• [EXERCISE 1]
Using the dairy market report, answer these:
(a) By what percentage did the October whole milk powder contract ease on Monday?
(b) On what date was the last GlobalDairyTrade auction held?
(c) By how many tonnes did Fonterra raise the whole milk powder volume it is selling through GDT in the July-to-September period?
• [EXERCISE 2]
Reproduce the dairy market report from "The declines expanded" up to and including "at Tuesday’s event.".

━━━━━ PROVIDED PASSAGE ━━━━━

Whole milk powder is poised to lead a further dip in dairy prices at Tuesday’s GlobalDairyTrade auction, weighed by an increase in volumes for sale at a time when Covid is provoking fresh concerns over Chinese demand.
Many SGX NZX whole milk powder futures followed up the last session’s steep price falls with further declines on Monday.
The October contract, the best traded on the day, eased by 0.8% to $3,630 a tonne, and the November lot by 0.7% to $3,635 a tonne, both setting 10-month lows.
The declines expanded discounts to prices set by respective contracts at the last GlobalDairyTrade (GDT) auction, on July 5, suggesting steep falls in values at Tuesday’s event.
“We expect whole milk powder prices to drop by around 4% at the upcoming auction,” said Westpac – a fall which would take above 20% the fall in values from their March high, and enter bear market territory on commonly-held definitions.
Westpac attributed its forecast in part to broad “pressure” on commodity markets, forecasting “global dairy prices to be similarly impacted”.
However, an increase by Fonterra, the New Zealand-based dairy giant which sells most of the product marketed through GDT, in the amount of whole milk powder (WMP) it is putting through the auction has also undermined sentiment.
The co-operative raised by 10,000 tonnes the volume of whole milk powder it is selling through GDT in the July-to-September period, including 1,000 tonnes extra at Tuesday’s event, saying the increase was “the result of movements in market demand”.
Nate Donnay, director dairy market insight at StoneX, said that is was uncertain whether Fonterra’s comment reflected disappointing demand for whole milk powder outside GDT, or strong demand for the product, prompting the co-operative to place “more of it on the auction for buyers to compete for”.

━━━━━ SUPPLIED DATA ━━━━━

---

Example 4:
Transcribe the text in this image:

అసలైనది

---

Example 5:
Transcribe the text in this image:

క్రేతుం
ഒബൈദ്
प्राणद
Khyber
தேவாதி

━━━━━

• [ANSWER AREA 1]
(a) 0.8%
(b) July 5
(c) 10,000 tonnes

• [ANSWER AREA 2]
The declines expanded discounts to prices set by respective contracts at the last GlobalDairyTrade (GDT) auction, on July 5, suggesting steep falls in values at Tuesday’s event.